▶ **What to do**:
Only text lines belong in the answer: the lines from the first one in the records through the line with "records | Current year plus 6 years |", copied exactly.

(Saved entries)
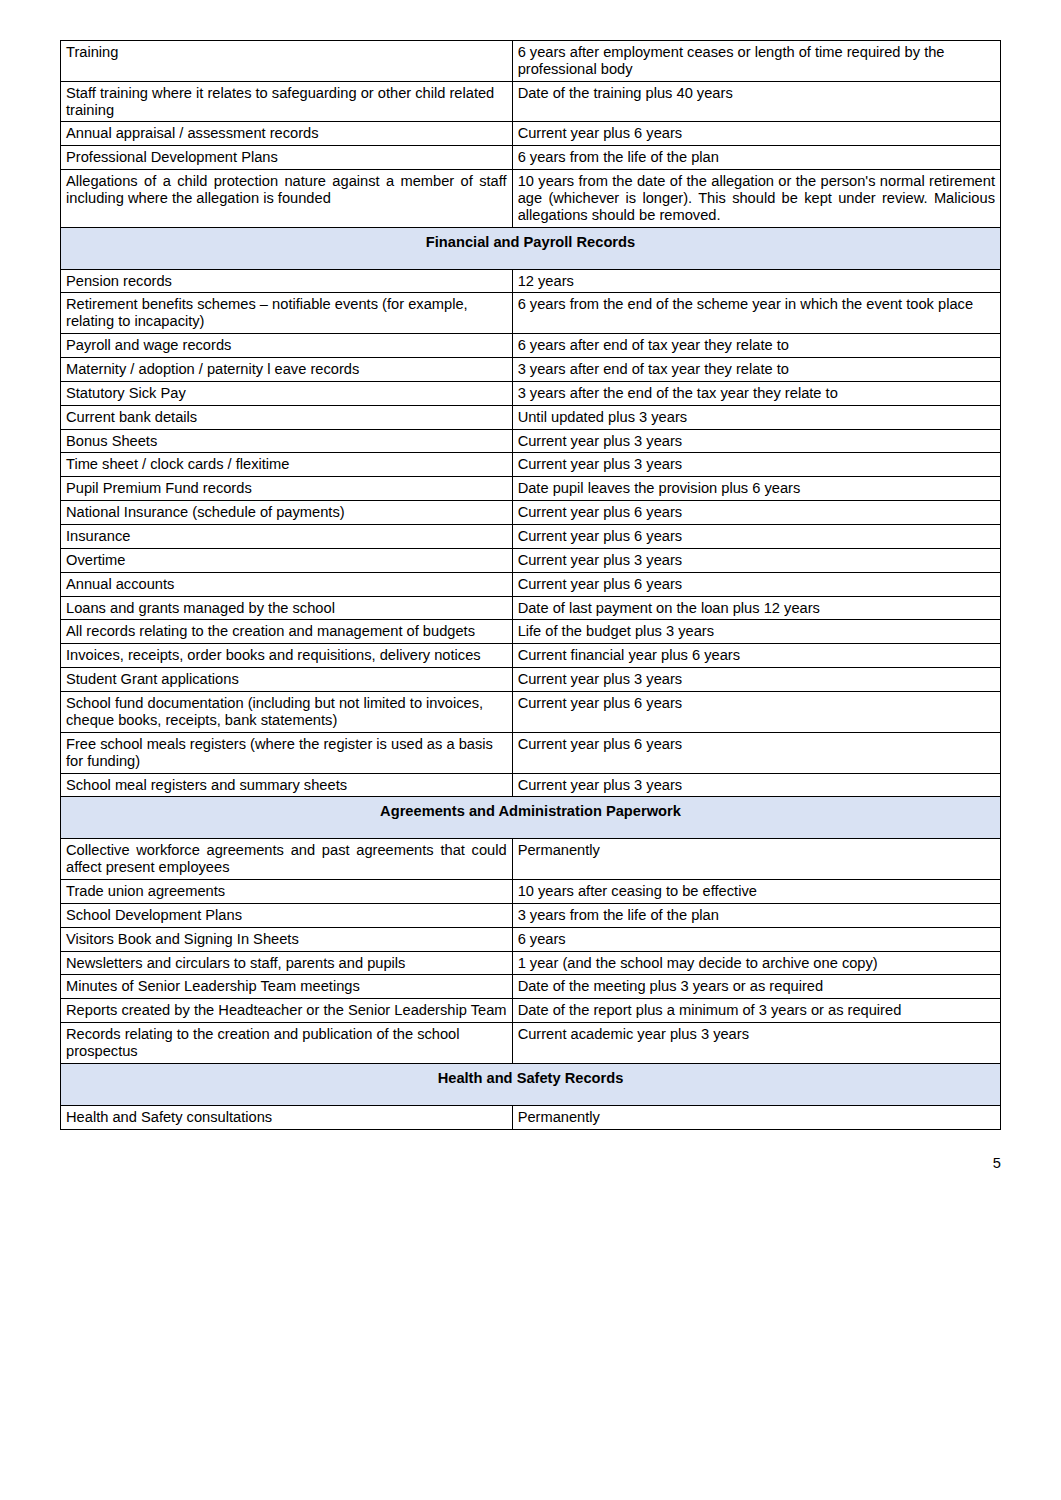| Training | 6 years after employment ceases or length of time required by the professional body |
| Staff training where it relates to safeguarding or other child related training | Date of the training plus 40 years |
| Annual appraisal / assessment records | Current year plus 6 years |
| Professional Development Plans | 6 years from the life of the plan |
| Allegations of a child protection nature against a member of staff including where the allegation is founded | 10 years from the date of the allegation or the person's normal retirement age (whichever is longer). This should be kept under review. Malicious allegations should be removed. |
| Financial and Payroll Records |
| Pension records | 12 years |
| Retirement benefits schemes – notifiable events (for example, relating to incapacity) | 6 years from the end of the scheme year in which the event took place |
| Payroll and wage records | 6 years after end of tax year they relate to |
| Maternity / adoption / paternity l eave records | 3 years after end of tax year they relate to |
| Statutory Sick Pay | 3 years after the end of the tax year they relate to |
| Current bank details | Until updated plus 3 years |
| Bonus Sheets | Current year plus 3 years |
| Time sheet / clock cards / flexitime | Current year plus 3 years |
| Pupil Premium Fund records | Date pupil leaves the provision plus 6 years |
| National Insurance (schedule of payments) | Current year plus 6 years |
| Insurance | Current year plus 6 years |
| Overtime | Current year plus 3 years |
| Annual accounts | Current year plus 6 years |
| Loans and grants managed by the school | Date of last payment on the loan plus 12 years |
| All records relating to the creation and management of budgets | Life of the budget plus 3 years |
| Invoices, receipts, order books and requisitions, delivery notices | Current financial year plus 6 years |
| Student Grant applications | Current year plus 3 years |
| School fund documentation (including but not limited to invoices, cheque books, receipts, bank statements) | Current year plus 6 years |
| Free school meals registers (where the register is used as a basis for funding) | Current year plus 6 years |
| School meal registers and summary sheets | Current year plus 3 years |
| Agreements and Administration Paperwork |
| Collective workforce agreements and past agreements that could affect present employees | Permanently |
| Trade union agreements | 10 years after ceasing to be effective |
| School Development Plans | 3 years from the life of the plan |
| Visitors Book and Signing In Sheets | 6 years |
| Newsletters and circulars to staff, parents and pupils | 1 year (and the school may decide to archive one copy) |
| Minutes of Senior Leadership Team meetings | Date of the meeting plus 3 years or as required |
| Reports created by the Headteacher or the Senior Leadership Team | Date of the report plus a minimum of 3 years or as required |
| Records relating to the creation and publication of the school prospectus | Current academic year plus 3 years |
| Health and Safety Records |
| Health and Safety consultations | Permanently |
5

▶ **Your response**:
| Training | 6 years after employment ceases or length of time required by the professional body |
| Staff training where it relates to safeguarding or other child related training | Date of the training plus 40 years |
| Annual appraisal / assessment records | Current year plus 6 years |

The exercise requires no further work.